§ Provided entries:
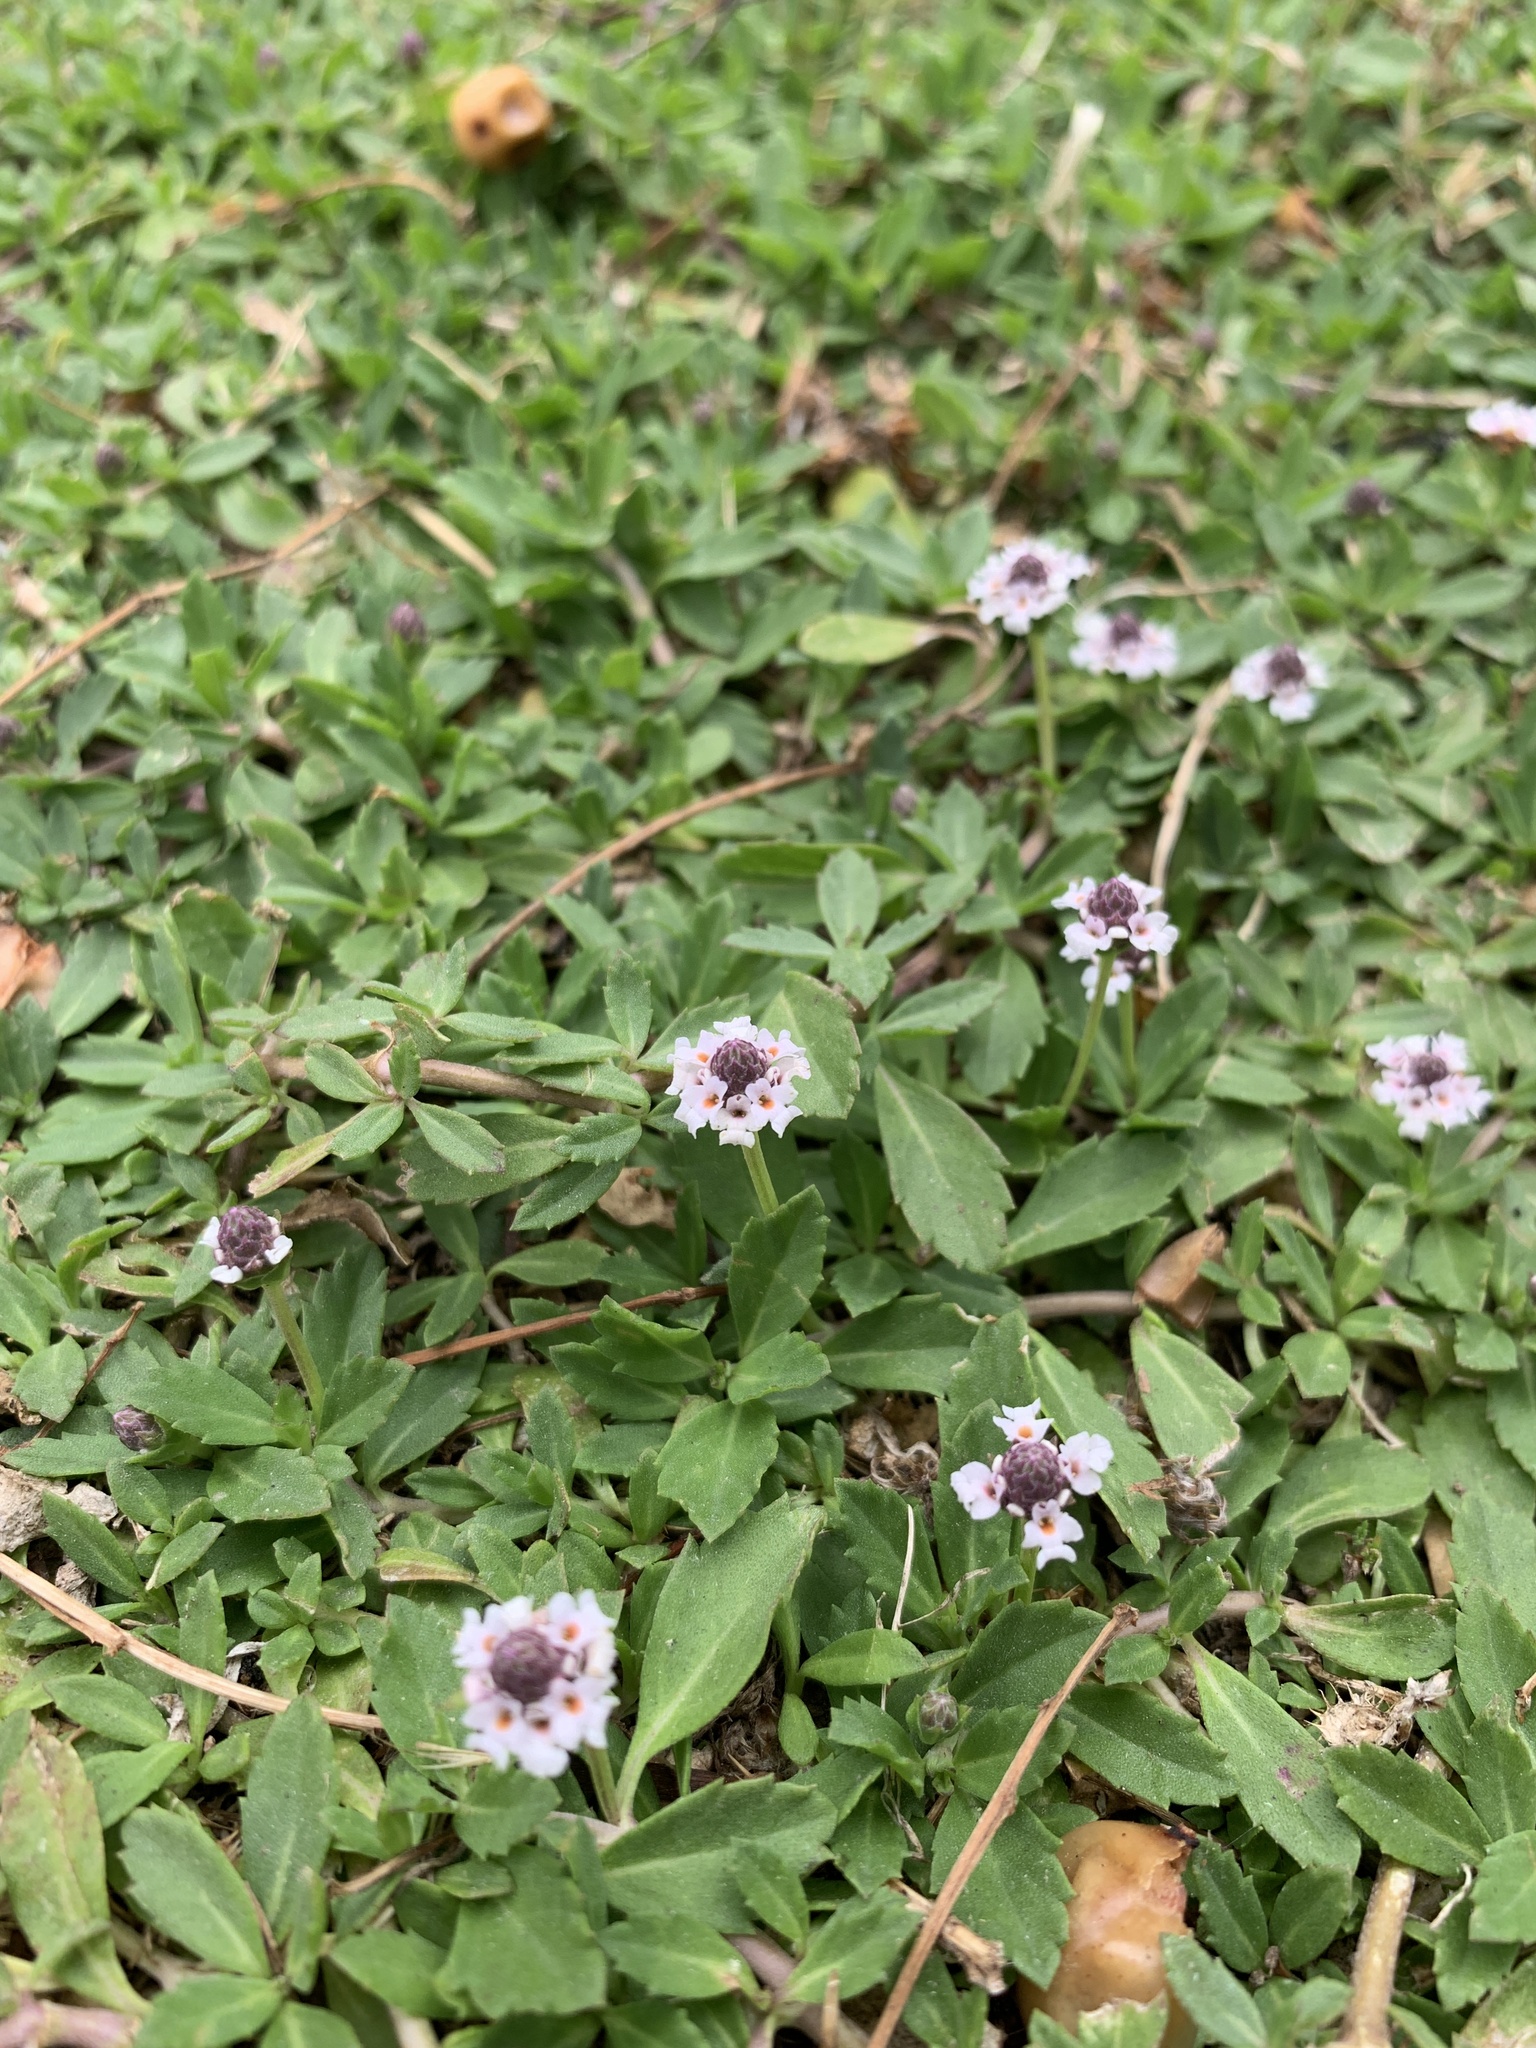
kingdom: Plantae
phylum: Tracheophyta
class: Magnoliopsida
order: Lamiales
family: Verbenaceae
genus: Phyla
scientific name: Phyla nodiflora
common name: Frogfruit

§ Exercise brief:
Reproduce every line of the material word for word, without the picture.

§ Result of the exercise:
kingdom: Plantae
phylum: Tracheophyta
class: Magnoliopsida
order: Lamiales
family: Verbenaceae
genus: Phyla
scientific name: Phyla nodiflora
common name: Frogfruit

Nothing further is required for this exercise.